● WHAT YOU WILL DO: Copy out the post about councils and shisha bars in full, word for word, from the date line through its final sentence.

● SOURCE TEXT:
[START]
Monday, 25 February 2019

Councils get in a hubble-bubble over hookahs

The Local Government Association is in a funk about shisha bars:
‘Smoke-free laws are not offering strong enough punishments to deter irresponsible shisha bar owners who are making lucrative profits, which means councils often need to carry out costly and lengthy investigations to take action against the same bar over and over again.’
Let's piggle away at this one a bit. There's a market for people who want to go to a bar and smoke shisha (hookahs, hubble-bubble pipes for those who don't know about them - interesting that the Arab word, shisha, has come to be most common even among South Asian populations). And, because there are people who want to smoke said hubble-bubble pipes, unscrupulous business owners provide them and make "lucrative" profits.

Seems to me that the problem here isn't the unscrupulousness of owners or the lack of council powers - it's the smoking ban. There is no justification at all for banning people from voluntarily going into a private space to consume a legal drug. Councils are frothing away at this because the bars have priced in the risk of a fine and therefore councils want more powers, no doubt up to and including arrest and imprisonment, to deal with all this.

When we're looking at things that Council's really shouldn't be bothering about, grown men and women smoking shisha in a comfortable bar is up there near the top of the list. What's worse is that these licensing numpties don't understand why such places end up run by ne'er do wells. It's because of that smoking ban again. Organised criminals have always walked in lockstep with the puritans - one lot gets to cash in while the others get to pretend they're stopping "rogues" and protecting the public from terrible and sinful activities.
[END]
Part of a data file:
[START]
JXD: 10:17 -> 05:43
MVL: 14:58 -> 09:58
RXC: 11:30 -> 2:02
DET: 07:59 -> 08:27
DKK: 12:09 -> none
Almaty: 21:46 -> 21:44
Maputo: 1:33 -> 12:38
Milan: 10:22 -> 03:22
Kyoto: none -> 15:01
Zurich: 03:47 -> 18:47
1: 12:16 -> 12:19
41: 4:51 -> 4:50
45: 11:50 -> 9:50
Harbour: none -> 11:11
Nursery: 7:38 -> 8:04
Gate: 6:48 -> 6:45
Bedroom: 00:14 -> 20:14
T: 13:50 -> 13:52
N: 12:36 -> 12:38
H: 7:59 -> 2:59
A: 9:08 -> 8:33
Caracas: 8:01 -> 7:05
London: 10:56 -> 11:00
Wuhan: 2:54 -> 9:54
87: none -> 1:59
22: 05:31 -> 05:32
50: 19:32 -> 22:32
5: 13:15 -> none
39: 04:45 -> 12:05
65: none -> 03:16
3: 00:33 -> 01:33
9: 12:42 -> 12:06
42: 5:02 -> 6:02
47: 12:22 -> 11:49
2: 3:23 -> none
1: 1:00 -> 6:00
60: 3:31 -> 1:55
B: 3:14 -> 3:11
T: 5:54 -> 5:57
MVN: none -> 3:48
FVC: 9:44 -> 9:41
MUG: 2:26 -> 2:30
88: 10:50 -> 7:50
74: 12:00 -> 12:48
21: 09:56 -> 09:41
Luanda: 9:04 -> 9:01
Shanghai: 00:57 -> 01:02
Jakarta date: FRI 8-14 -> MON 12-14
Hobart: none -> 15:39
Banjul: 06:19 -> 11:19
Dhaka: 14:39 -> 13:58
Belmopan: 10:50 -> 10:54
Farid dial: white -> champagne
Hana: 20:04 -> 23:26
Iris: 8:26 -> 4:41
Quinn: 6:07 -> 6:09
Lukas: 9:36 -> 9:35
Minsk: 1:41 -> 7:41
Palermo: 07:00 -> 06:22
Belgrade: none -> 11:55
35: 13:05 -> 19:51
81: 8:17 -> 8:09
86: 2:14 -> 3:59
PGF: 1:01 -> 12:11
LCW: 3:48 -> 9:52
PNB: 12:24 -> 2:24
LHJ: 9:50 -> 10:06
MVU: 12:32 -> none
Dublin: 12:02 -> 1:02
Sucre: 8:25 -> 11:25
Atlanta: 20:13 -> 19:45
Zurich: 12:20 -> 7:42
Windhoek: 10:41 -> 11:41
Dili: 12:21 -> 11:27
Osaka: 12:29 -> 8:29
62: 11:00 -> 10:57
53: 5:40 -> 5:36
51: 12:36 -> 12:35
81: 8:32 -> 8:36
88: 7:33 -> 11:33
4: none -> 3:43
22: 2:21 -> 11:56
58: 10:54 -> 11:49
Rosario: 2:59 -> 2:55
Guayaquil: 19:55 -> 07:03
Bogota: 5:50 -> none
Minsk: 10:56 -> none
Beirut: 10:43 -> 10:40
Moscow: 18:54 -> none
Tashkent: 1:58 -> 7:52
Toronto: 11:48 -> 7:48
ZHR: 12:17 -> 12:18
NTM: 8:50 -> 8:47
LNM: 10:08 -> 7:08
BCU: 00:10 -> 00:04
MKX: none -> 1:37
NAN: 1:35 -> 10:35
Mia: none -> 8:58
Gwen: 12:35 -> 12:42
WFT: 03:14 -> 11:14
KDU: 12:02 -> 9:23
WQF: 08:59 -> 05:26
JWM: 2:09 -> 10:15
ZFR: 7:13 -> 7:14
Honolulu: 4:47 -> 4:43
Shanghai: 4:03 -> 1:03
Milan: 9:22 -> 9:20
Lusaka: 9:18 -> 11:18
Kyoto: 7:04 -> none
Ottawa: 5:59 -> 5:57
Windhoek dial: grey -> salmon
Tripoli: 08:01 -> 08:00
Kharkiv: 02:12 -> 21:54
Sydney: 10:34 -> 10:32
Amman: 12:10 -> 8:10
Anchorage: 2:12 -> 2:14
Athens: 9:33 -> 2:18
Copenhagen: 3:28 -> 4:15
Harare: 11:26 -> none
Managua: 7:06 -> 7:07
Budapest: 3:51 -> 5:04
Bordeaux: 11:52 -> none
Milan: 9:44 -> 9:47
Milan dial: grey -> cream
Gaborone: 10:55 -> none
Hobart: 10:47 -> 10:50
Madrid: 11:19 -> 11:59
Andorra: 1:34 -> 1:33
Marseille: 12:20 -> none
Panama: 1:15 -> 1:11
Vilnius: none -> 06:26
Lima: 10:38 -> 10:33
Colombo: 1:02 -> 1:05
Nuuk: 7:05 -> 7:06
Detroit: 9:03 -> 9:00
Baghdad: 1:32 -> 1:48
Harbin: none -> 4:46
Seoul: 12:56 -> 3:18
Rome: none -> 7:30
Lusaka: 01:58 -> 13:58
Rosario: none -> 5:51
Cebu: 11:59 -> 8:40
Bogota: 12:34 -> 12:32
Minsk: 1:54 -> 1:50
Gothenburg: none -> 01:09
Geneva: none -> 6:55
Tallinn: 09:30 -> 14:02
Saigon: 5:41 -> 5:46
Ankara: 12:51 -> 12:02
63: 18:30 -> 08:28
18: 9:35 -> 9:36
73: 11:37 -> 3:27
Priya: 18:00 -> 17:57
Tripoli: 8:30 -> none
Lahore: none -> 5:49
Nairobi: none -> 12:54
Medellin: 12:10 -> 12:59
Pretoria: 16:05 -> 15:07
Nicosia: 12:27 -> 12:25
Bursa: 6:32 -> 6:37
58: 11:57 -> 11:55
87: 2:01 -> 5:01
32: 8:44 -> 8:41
[END]
● OUTPUT OF THE EXERCISE:
Monday, 25 February 2019

Councils get in a hubble-bubble over hookahs

The Local Government Association is in a funk about shisha bars:
‘Smoke-free laws are not offering strong enough punishments to deter irresponsible shisha bar owners who are making lucrative profits, which means councils often need to carry out costly and lengthy investigations to take action against the same bar over and over again.’
Let's piggle away at this one a bit. There's a market for people who want to go to a bar and smoke shisha (hookahs, hubble-bubble pipes for those who don't know about them - interesting that the Arab word, shisha, has come to be most common even among South Asian populations). And, because there are people who want to smoke said hubble-bubble pipes, unscrupulous business owners provide them and make "lucrative" profits.

Seems to me that the problem here isn't the unscrupulousness of owners or the lack of council powers - it's the smoking ban. There is no justification at all for banning people from voluntarily going into a private space to consume a legal drug. Councils are frothing away at this because the bars have priced in the risk of a fine and therefore councils want more powers, no doubt up to and including arrest and imprisonment, to deal with all this.

When we're looking at things that Council's really shouldn't be bothering about, grown men and women smoking shisha in a comfortable bar is up there near the top of the list. What's worse is that these licensing numpties don't understand why such places end up run by ne'er do wells. It's because of that smoking ban again. Organised criminals have always walked in lockstep with the puritans - one lot gets to cash in while the others get to pretend they're stopping "rogues" and protecting the public from terrible and sinful activities.